Celebrating Horror’s Present: The Southern Book Club’s Guide to Slaying Vampires and The Devil and Mrs. Davenport
I love a good pairing and although these two novels are quite different in many ways, they both resonated with me and felt spiritually similar. Both books follow housewives in either the American South or in the Ozarks, during the mid-century. Both heroines are beset by supernatural events in very different ways but often the worst villains they face are within their own homes.
The Southern Book Club’s Guide to Slaying Vampires (which I am abbreviating as TSBCGTSV from here on) is my favorite Grady Hendrix book. I loved how real the book club members felt and saw many of my older or current female relatives reflected in them. The women are constantly downplayed by the town, by their husbands, and sometimes even their children. I know I have often rolled my eyes in annoyance at the wisdom of my own mother and grandmothers only to have regretted it later. Hendrix skillfully combines the horror of a predator taking root in the town while playing upon the implicit biases of the setting against women and the Black community.
The titular vampire is an interesting take on the character with both a biological and supernatural spin. He uses manipulation, greed, indulgence, and promises of power to turn the influential men of the town against their wives. He uses them almost like familiars to make fools of the women. My largest complaint concerned the character of Mrs. Green. I greatly enjoyed her character, but I felt like she was not given enough interiority and time to shine compared to the other women in the book. I would have appreciated her playing more of a role in the story but perhaps the author did not feel comfortable writing from her viewpoint. Regardless, the characters in TSBCGTSV are well-crafted and I recommend the book. I look forward to the proposed adaptation and hope it does the story justice.

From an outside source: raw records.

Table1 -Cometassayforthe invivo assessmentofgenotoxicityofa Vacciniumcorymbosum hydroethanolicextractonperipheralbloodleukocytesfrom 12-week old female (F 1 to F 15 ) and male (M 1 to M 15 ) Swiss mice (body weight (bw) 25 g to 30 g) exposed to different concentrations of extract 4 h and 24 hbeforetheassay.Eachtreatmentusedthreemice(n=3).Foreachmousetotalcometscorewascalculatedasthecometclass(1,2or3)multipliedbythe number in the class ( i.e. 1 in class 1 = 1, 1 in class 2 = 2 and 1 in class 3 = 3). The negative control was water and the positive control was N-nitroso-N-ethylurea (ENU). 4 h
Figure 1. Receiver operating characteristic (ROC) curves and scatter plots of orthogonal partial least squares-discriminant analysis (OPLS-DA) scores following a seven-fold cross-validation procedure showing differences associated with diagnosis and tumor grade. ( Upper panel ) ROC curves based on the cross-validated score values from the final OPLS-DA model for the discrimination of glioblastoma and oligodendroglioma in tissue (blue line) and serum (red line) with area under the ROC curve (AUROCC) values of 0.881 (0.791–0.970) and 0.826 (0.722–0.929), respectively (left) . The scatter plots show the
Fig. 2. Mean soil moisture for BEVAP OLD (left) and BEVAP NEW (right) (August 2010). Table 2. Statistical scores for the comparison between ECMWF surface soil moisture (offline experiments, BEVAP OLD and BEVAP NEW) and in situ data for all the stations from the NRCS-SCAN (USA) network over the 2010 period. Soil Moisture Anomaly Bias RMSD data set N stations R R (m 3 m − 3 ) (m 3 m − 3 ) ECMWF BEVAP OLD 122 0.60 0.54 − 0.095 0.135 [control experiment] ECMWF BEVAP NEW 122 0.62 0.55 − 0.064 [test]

Although there are supernatural or preternatural elements in The Devil and Mrs. Davenport, the book lacks an external supernatural villain like TSBCGTSV. Instead, the villain is the patriarchy itself, best exemplified by the protagonist’s husband who, during the setting, wields it and fundamentalist religion like a club against his wife. She must learn how to trust herself and escape her husband’s control over her and her children’s lives before it is too late. She feels like she would not have been permitted to join the book club in TSBCGTSV but would have attempted to do so any because she would feel a deep kinship to those women. The leads in both books are involuntarily sent to the mental hospital, but The Devil and Mrs. Davenport takes it further with the threat of a prescribed lobotomy. Religion plays a larger factor with there being a harrowing account of an exorcism or deliverance as a traveling evangelist tries to cast out the devil due to the aforementioned supernatural elements as much as a wife experiencing postpartum depression or feeling unfulfilled in her prescribed role as a homemaker. There are elements of grooming since the main character is married to a man in his twenties and has her first child when she was only sixteen – seventeen years old. Both books touch on these older men preying on young and/or naïve women to take advantage of them.

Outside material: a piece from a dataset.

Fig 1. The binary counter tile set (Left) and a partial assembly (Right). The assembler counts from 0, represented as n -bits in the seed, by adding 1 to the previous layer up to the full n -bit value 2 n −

Some may feel like book is too “preachy” and too cliched with its take on the plight of a housewife in the 1950s. However, with the current political climate of the US taking away reproductive rights, hatred towards LGBT+ people, threats of dissolving gay marriages, calls for repeals of no-fault divorce or a woman’s right to vote, I did not mind it. The author has a thoughtful afterword where she briefly discusses how women in her own family faced some of these issues during their time and how, when writing the book, she felt worried things may continue backsliding.
Together, these books feel timely and remind me of one of my favorite aspects of the horror genre. How it can use supernatural villains or elements to highlight the anxieties many are facing. I am disappointed but unsurprised by certain members of the community who call for the genre to return to its origins. They blithely ignore that horror has ALWAYS been a genre for exploring political, societal, or basic human plights or perhaps they did not mind that when the conflicts under examination only reflected their lives.
Ratings: TSBCGTSV: B+
The Devil and Mrs. Davenport: B
Review by Dee
Twitter and Bluesky: @SirenofScience
I purchased TSBCGTSV from my local half-price books and bought The Devil and Mrs. Davenport on a whim to get free shipping on an Amazon order.